In his remarks last week speaking on a conference call with representatives of the Russian rocketry and space industries, Shoigu stressed that Russia must deploy a modern orbital constellation of military satellites to support its army and navy. “Only with support from space will it be possible for the Armed Forces to reach maximum effectiveness,” he said. “Therefore, we are paying special attention to this area,”

“The Russian president has repeatedly stressed that our army and navy must not only meet the requirements of today, but to be prepared for tomorrow’s means of conducting armed struggle,” Shoigu continued. “The solution of this problem doubtlessly depends directly on the availability of a modern orbital constellation of military satellites,”

Shoigu said that the subject of his call included the production of the Pion-NKS, a next-generation radio surveillance satellite, and the Bars-M, Russia’s latest electro-optical area surveillance satellite. The A.I. Berg Central Science and Research Institute of Radio Engineering and the Progress Rocket Space Centre are engaged in the development, manufacture, and modernisation of Russia’s rocket and satellite technology, he added.

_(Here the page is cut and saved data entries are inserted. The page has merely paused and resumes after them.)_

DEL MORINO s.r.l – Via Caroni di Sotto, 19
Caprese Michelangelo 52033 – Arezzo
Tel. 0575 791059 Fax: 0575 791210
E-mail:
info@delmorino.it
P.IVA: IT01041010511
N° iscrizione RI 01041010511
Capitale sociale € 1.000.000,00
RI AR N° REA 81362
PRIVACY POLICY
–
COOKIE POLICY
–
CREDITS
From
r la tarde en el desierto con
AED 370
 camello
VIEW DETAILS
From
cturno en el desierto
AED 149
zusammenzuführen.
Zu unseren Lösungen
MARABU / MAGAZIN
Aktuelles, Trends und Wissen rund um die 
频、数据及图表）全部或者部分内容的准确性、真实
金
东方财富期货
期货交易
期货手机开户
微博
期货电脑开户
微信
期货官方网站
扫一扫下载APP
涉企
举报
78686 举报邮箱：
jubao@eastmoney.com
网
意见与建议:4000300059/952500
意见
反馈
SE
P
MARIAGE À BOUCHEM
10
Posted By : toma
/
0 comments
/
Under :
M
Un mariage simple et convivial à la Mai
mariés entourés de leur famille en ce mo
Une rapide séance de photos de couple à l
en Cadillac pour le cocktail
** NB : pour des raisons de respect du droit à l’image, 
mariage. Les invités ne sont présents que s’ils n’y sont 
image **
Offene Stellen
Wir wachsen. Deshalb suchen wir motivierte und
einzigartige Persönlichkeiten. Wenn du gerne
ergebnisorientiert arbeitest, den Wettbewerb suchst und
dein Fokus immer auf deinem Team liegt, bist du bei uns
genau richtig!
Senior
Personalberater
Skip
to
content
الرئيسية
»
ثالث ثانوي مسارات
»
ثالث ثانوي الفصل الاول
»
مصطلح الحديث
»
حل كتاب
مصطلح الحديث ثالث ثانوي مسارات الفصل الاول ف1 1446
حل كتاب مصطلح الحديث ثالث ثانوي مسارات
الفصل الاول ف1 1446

This announcement from Russia comes just two weeks after the U.S. Air Force declared its “tremendous emphasis” on preparations for space warfare. At the end of February 2018, General David Goldfein, U.S. Air Force Chief of Staff, said he believes that the United States was “going to be fighting from space in a matter of years,” thus making it “time for us as a service, regardless of specialty badge, to embrace space superiority with the same passion and sense of ownership as we apply to air superiority today.”

Only last week, the U.S. Director of National Intelligence, Daniel R. Coats, told the U.S. Senate that the United States intelligence community believes that:

Both Russia and China continue to pursue antisatellite (ASAT) weapons as a means to reduce US and allied military effectiveness. Russia and China aim to have nondestructive and destructive counterspace weapons available for use during a potential future conflict. We assess that, if a future conflict were to occur involving Russia or China, either country would justify attacks against US and allied satellites as necessary to offset any perceived US military advantage derived from military, civil, or commercial space systems. Military reforms in both countries in the past few years indicate an increased focus on establishing operational forces designed to integrate attacks against space systems and services with military operations in other domains.

Shoigu’s comments, however, indicate that Moscow’s intention is to make the Russian military similarly dependent upon satellites for greater operational effectiveness, but therefore potentially vulnerable to the antisatellite capabilities of other countries.